I'm so sorry to hear that. Did you try to talk to your doctor about it? I know using medicine is a lot of the times treating symptom without fixing the actual problem, but after all no one shpuld be under this much stress. Also if you don' t mind me asking. Could you share in what ways the abuse from your father impacted your relationships with opposite sex? Sorry if it's asking for too much
Yes I'm also iin therapy and they wanted to get me on medication but I didn't want to. I thought that when I'll get through this without meds, I will know I can deal with whatever will come further in life. I do take the lightest anxiety meds possible when I get extremely anxious tho.
I actually don't know what the impact is from the sexual abuse. My feelings and my thoughts aren't connected very well. For example; I think I deserve what everyone else deserves, but my feelings are fckedup I get sick when I think my bf is interested in other women.
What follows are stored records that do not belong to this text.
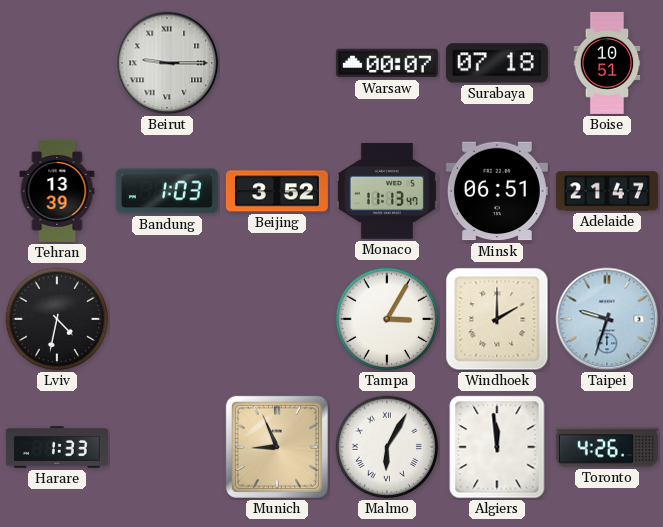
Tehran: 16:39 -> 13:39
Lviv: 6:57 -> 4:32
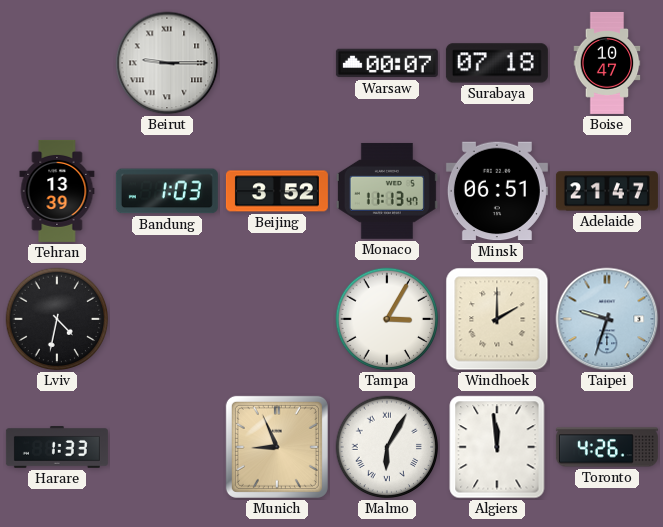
Boise: 10:51 -> 10:47
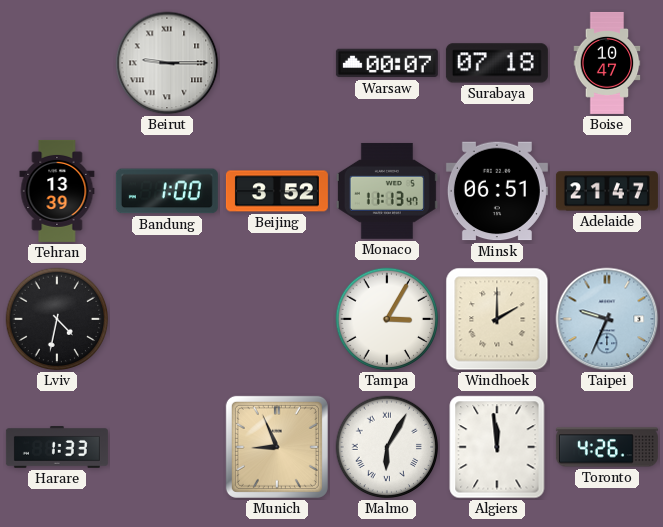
Bandung: 1:03 -> 1:00
Taipei: 9:33 -> 9:34
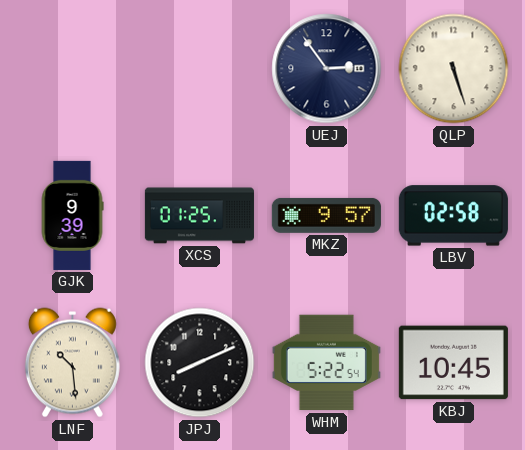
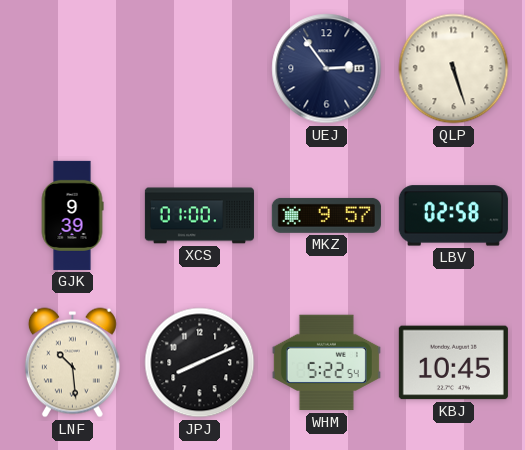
XCS: 01:25 -> 01:00
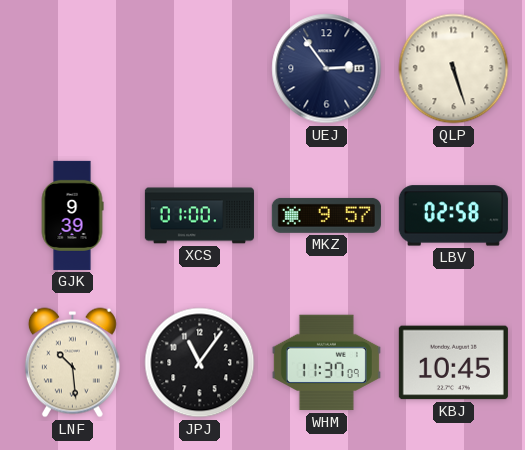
JPJ: 8:11 -> 11:06
WHM: 5:22 -> 11:37
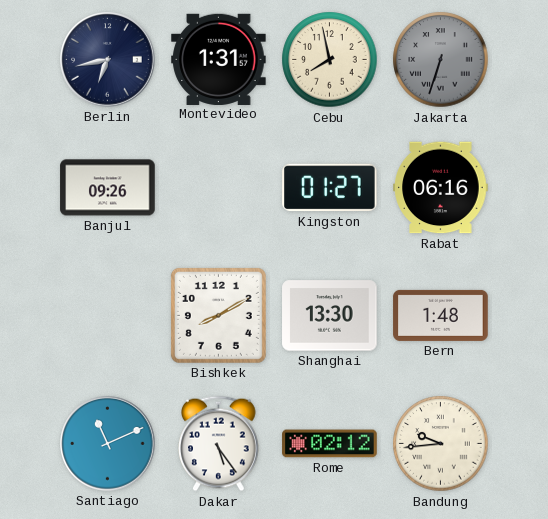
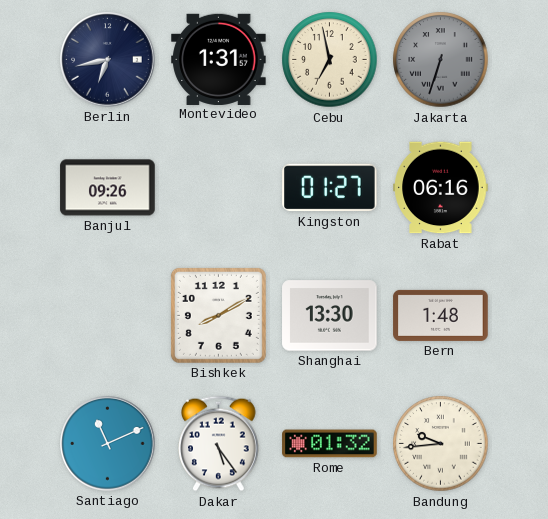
Cebu: 7:58 -> 6:58
Rome: 02:12 -> 01:32
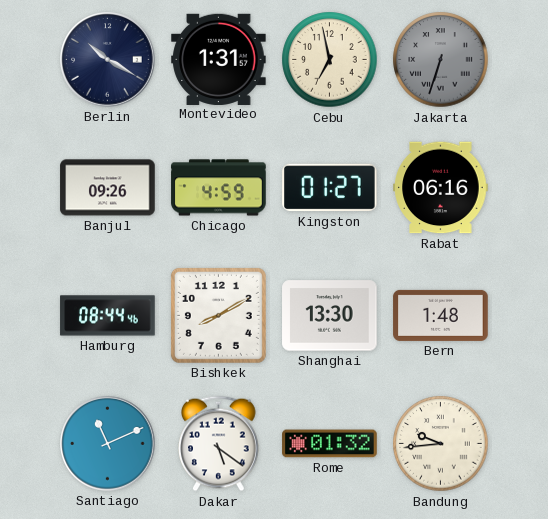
Berlin: 6:43 -> 10:20
Chicago: none -> 4:59
Hamburg: none -> 08:44
Dakar: 5:24 -> 5:21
Most impact I think is that I just can't trust men, I always think that they're nonstop thinking about sex and will do everything for it to get that. When I'm not in a relationship I don't really care what men are thinking (or aren't haha), but about my boyfriend I really do. When I was a teenager my 'boyfriends' all cheated on me and constantly lied so I think that has made quite an impact as well. It just feels like whenever a man is around they're always looking at my ass so I prefer not to walk in front of them (or actually not stand up at all)
I don't think this story is very well written so sorry if it's hard to read haha. Are you already talking about your trauma's or dont you talk about them at all?